>>

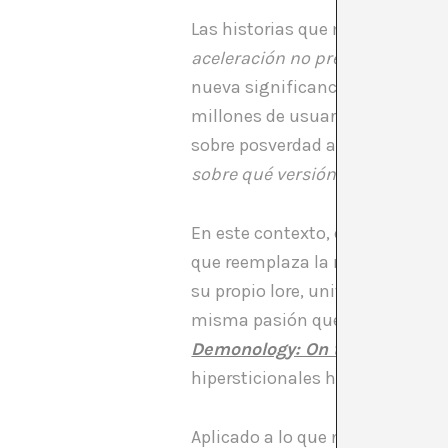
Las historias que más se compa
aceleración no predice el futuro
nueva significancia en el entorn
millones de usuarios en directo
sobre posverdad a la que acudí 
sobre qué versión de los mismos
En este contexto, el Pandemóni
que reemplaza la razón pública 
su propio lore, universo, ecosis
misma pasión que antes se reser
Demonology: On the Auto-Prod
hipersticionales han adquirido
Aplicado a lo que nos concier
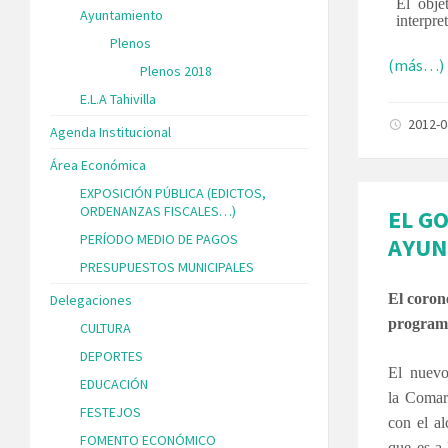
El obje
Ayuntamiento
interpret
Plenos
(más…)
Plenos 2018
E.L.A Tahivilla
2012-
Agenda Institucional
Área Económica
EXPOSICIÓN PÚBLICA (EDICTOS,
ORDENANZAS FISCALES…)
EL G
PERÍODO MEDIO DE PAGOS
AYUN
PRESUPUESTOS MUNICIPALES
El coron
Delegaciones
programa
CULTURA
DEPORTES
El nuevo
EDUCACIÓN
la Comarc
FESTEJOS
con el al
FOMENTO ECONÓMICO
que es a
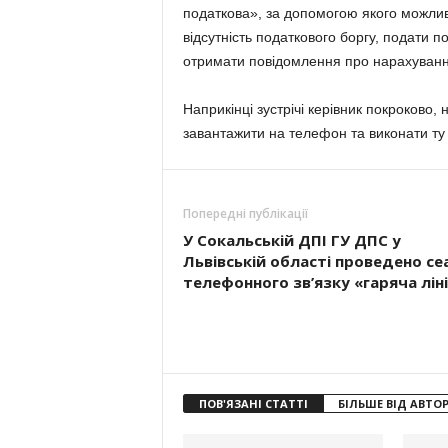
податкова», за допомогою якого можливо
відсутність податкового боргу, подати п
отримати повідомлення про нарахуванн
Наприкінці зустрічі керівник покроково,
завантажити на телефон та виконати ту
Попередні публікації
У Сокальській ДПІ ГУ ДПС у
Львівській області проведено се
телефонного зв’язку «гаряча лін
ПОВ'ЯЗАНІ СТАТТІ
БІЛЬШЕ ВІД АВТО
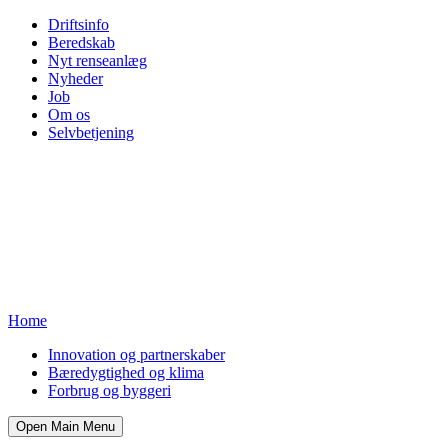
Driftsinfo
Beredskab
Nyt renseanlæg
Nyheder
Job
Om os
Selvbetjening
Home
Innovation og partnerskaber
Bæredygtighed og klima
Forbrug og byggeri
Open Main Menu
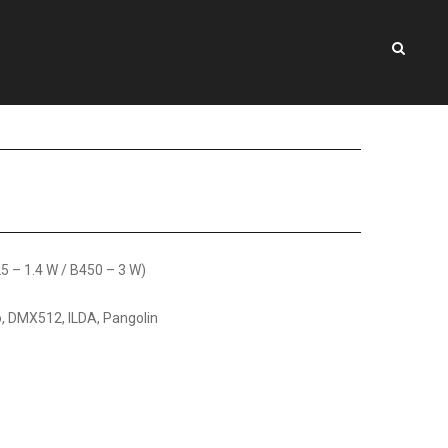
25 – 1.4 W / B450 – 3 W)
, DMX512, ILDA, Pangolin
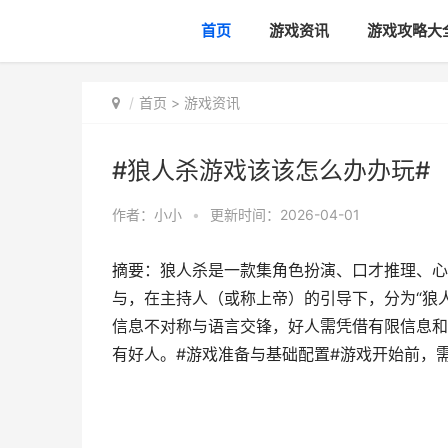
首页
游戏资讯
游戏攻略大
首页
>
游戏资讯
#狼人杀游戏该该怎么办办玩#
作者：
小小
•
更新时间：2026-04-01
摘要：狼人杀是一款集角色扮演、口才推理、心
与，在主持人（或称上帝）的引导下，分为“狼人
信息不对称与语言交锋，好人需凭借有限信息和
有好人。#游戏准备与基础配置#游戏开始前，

<<

:: Task to complete ::
Set down exactly the lines above, from the one containing "更新时间：2026-04-01" to the final line of the material, with both ends kept and no other lines.

:: Exercise result ::
更新时间：2026-04-01
摘要：狼人杀是一款集角色扮演、口才推理、心
与，在主持人（或称上帝）的引导下，分为“狼人
信息不对称与语言交锋，好人需凭借有限信息和
有好人。#游戏准备与基础配置#游戏开始前，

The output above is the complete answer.